One of the greatest parenting challenges I have faced in two and a half years (not so very far below Sleepless Nights and Toilet Training on the list) has been dealing with a really clingy child. Lily has always been the kid amongst my social circle to howl when Mummy goes to the toilet without her, cry when I drop her at the church crèche, insist that I come inside the gated kid’s area at the Play Café, or accompany her down the slide rather than simply waving at the bottom. While my friends’ children are merrily clambering up steps and wading through ball pits on their own, my little girl is clinging to my leg like an octopus clip.
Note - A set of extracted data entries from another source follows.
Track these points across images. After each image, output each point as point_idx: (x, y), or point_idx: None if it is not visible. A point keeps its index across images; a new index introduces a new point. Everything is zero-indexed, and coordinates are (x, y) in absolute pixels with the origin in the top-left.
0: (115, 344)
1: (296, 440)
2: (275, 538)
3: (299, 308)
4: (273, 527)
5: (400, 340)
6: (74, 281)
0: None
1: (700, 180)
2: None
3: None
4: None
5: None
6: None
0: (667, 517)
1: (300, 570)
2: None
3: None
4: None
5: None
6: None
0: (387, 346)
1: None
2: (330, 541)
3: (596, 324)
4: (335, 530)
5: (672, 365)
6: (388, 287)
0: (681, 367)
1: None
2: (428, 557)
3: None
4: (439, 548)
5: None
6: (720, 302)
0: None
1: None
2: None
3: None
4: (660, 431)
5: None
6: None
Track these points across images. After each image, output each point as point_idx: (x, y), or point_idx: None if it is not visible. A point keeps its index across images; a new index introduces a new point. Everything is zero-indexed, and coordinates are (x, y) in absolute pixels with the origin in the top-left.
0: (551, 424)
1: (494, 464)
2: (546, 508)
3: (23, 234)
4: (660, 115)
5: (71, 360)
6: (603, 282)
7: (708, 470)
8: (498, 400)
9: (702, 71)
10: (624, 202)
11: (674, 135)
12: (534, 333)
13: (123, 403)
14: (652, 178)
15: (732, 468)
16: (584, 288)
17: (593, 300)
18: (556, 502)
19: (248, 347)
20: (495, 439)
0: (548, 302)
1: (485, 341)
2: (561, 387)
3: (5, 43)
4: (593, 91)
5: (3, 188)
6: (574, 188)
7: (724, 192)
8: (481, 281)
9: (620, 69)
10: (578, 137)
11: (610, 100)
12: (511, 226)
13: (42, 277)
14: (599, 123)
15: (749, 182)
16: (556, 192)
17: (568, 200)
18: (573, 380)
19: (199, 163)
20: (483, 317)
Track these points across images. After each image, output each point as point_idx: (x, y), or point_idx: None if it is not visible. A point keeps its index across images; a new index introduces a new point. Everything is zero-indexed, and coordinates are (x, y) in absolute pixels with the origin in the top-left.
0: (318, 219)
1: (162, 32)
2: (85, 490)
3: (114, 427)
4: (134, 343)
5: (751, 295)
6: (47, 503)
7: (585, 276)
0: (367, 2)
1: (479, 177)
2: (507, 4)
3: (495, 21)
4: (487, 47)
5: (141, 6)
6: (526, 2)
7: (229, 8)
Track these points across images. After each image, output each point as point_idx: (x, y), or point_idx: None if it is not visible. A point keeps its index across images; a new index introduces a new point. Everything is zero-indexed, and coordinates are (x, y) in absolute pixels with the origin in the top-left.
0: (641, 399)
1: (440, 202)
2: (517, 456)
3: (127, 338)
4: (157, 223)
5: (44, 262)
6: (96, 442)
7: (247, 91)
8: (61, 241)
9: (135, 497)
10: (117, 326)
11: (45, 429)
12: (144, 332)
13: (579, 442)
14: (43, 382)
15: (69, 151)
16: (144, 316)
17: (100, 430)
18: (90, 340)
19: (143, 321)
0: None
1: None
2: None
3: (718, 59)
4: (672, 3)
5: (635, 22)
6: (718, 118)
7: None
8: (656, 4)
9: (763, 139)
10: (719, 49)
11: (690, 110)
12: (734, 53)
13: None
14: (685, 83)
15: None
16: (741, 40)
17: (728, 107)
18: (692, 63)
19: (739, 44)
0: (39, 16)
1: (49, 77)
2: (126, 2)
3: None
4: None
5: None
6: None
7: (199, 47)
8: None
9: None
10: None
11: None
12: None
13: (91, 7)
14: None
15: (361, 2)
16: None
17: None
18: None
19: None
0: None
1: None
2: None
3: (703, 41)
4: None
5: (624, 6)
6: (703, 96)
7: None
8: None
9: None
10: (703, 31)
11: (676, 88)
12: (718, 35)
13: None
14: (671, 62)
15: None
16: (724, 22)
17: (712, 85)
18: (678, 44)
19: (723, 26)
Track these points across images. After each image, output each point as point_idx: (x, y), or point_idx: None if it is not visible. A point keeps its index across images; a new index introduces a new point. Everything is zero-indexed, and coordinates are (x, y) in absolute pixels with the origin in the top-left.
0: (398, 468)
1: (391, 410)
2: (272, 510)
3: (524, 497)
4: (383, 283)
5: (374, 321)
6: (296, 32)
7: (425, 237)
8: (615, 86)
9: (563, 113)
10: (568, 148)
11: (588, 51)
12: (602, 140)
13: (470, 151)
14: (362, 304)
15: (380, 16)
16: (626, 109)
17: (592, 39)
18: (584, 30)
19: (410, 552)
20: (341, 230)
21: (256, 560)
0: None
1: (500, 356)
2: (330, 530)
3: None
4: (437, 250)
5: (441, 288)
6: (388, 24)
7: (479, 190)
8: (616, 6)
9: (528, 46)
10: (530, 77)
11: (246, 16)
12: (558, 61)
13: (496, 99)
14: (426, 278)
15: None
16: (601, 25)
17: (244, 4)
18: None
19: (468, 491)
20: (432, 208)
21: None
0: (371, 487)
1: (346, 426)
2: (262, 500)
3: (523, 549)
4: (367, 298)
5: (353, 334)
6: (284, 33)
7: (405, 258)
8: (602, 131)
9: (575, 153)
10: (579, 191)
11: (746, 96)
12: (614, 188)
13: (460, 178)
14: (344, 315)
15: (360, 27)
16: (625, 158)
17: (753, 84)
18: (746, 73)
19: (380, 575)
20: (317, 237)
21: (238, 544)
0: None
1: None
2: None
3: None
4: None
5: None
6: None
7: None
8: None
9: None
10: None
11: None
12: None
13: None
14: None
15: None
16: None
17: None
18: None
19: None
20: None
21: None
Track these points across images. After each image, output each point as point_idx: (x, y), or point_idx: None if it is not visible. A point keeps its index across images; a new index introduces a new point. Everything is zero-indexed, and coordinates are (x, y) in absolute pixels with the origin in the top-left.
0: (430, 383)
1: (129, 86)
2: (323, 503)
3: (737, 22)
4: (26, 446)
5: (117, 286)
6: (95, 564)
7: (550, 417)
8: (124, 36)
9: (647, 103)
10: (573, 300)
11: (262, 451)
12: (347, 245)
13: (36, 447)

And it’s me, rather than my husband that she clings to. “Mummy, you can get me out,” she’ll say as Jeremy goes to unbuckle her after a family outing, as if bestowing the greatest favour upon me. “I want a cuddle with Mummy!” she’ll shriek, as I stir bolognaise into steaming spaghetti whilst simultaneously grating parmesan and slicing tomato – even if he is squatting before her with his arms open wide.
I try to be patient without pandering to her clinginess, encouraging her to take small steps of independence. I tell her that Mummy and Daddy are both helpers, and it doesn’t matter who gets her out of the car/ puts on her bib/ changes her nappy. Sometimes I do just tell her not to be silly. Friends have commented that it’s sweet she wants to be close to her mum. My own mum tells me to be patient, “she’s still so little”.
I know that in the great scheme of things there are far worse issues for parents to deal with than a toddler who is a little too attached to her Mum. But knowing this doesn’t make it easier for me to be patient when she cries for me to watch TV with her, let her come in the toilet too or hold her when I’m trying to get the dinner. Sometimes, for the sanity and continued function of our family unit, I need to do things on my own, and Lily needs to do things on her own. This term, I decided to enrol her in dancing classes. She loves moving to music at home, and plus I thought it might help her develop confidence.
I would challenge even the most thick-skinned, non-maternal, career-driven woman not to dissolve into a gooey, clucking puddle at the vision of ten little two- and three-year-olds wiggling their pink tutu-ed bottoms to the sweet tunes of Justine Clarke. Oh it was cute! Of course, Lily was adamant that I remain within a pinkie’s width of her at all times, but I was prepared for that. So I twirled and ran and jumped and curtsied beside the ten tiny girls, just as gracefully as my six-month-pregnant body would allow.
However, about fifteen minutes into the lesson – with the moves becoming trickier and Lily getting tired – she started to become increasingly sulky, before leaping into my lap and refusing to participate further. No amount of cajoling could convince her to join in, even with me dancing right beside her. It was an identical story the following week, and I was losing my patience.
On the third week of dance class I took drastic and perhaps controversial measures. To get to our lesson we must walk through a shop. In the shop there are two large boxes, one marked boys and one marked girls. In the boxes are little presents. Lots and lots of little presents. What in the whole world could be more appealing to a two-and-a-half-year-old girl than the thought of reaching her hand into the box marked girl and choosing any present she wanted? Oh the thrill, the possibility, the adventure that is the Lucky Dip! The bribery was simple and blatant: If she could join in for the whole lesson, without sitting on my lap, she could pick one.
The result was remarkable. Lily shook her pom poms, jumped in and out of her hoop and pointed her toes with the best of them. The few times that she started to get a little overwhelmed and sulky, a whisper in her ear about what was at stake was all it took for her join back in. The teacher was amazed at the improvement. I was proud at what she had accomplished. Lily was rapt with her glitter tattoo and princess bookmark. It was the best $2 I’ve spent.